Although the victory of the opinion-splitting real estate mogul was supposed to signal an early end to the nascent EM equity bull market, the asset class has carried on undeterred.
For Tim Love, the investment director responsible for GAM’s emerging markets equity strategies, Trump has materially helped his strategies, which are delivering around 2-3% alpha per annum.
The benefit of having an unpredictable and volatile figure in the White House, who has been known for “blipping the odd country off the map every now and again with his Twitter remarks”, is that the probability of finding cheap, quality stocks in EM economies increases, said Love.
“If Trump is directing his concern toward Korea or Mexico or a global sector play like climate change, the chances are that those quality stocks will be hurt and when they’re hurt it is giving you an entrance point.
“Trump has caused an element of volatility which has allowed me to realise a lot more alpha in a shorter period of time than I would have expected"
“But these stocks are quality nonetheless so they will come back when that negative effect abates or when his focus goes onto another country. And they will always rally.
“Trump has caused an element of volatility which has allowed me to realise a lot more alpha in a shorter period of time than I would have expected.

Dataset rows:
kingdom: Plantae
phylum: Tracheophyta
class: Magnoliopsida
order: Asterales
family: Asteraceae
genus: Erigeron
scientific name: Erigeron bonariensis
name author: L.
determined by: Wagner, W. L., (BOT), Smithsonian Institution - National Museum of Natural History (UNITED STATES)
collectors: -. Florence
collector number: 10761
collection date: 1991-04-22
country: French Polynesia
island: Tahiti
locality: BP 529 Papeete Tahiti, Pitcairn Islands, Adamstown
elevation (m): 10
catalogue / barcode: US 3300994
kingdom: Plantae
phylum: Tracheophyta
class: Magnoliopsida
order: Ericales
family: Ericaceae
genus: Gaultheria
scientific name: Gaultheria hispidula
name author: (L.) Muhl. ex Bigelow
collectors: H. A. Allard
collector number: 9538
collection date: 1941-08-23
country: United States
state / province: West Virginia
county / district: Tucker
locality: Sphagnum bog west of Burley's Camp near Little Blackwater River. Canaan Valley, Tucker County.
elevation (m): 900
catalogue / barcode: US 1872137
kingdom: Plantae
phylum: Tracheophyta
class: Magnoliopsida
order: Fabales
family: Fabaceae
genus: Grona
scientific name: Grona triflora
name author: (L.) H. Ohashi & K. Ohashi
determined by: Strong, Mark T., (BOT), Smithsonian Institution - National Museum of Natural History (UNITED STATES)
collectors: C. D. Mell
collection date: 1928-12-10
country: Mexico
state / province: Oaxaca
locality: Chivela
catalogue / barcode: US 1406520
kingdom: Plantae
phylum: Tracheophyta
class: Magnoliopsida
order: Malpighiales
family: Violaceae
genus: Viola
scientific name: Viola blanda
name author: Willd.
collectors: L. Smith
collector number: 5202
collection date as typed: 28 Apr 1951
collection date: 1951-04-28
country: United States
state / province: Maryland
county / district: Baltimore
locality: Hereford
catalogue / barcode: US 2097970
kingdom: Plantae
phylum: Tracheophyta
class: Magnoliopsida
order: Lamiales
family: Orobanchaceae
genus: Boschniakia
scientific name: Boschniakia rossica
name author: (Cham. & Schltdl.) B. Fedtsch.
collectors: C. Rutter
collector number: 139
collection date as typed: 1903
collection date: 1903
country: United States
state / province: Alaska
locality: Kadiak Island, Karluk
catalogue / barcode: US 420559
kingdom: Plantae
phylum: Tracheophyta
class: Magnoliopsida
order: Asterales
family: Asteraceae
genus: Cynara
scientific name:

Task details: Reproduce the passage on emerging-market stocks word for word, starting at the words "Although the victory" and stopping after "increases, said Love.". The listing has no connection to the passage on emerging-market stocks.

Complete response:
Although the victory of the opinion-splitting real estate mogul was supposed to signal an early end to the nascent EM equity bull market, the asset class has carried on undeterred.
For Tim Love, the investment director responsible for GAM’s emerging markets equity strategies, Trump has materially helped his strategies, which are delivering around 2-3% alpha per annum.
The benefit of having an unpredictable and volatile figure in the White House, who has been known for “blipping the odd country off the map every now and again with his Twitter remarks”, is that the probability of finding cheap, quality stocks in EM economies increases, said Love.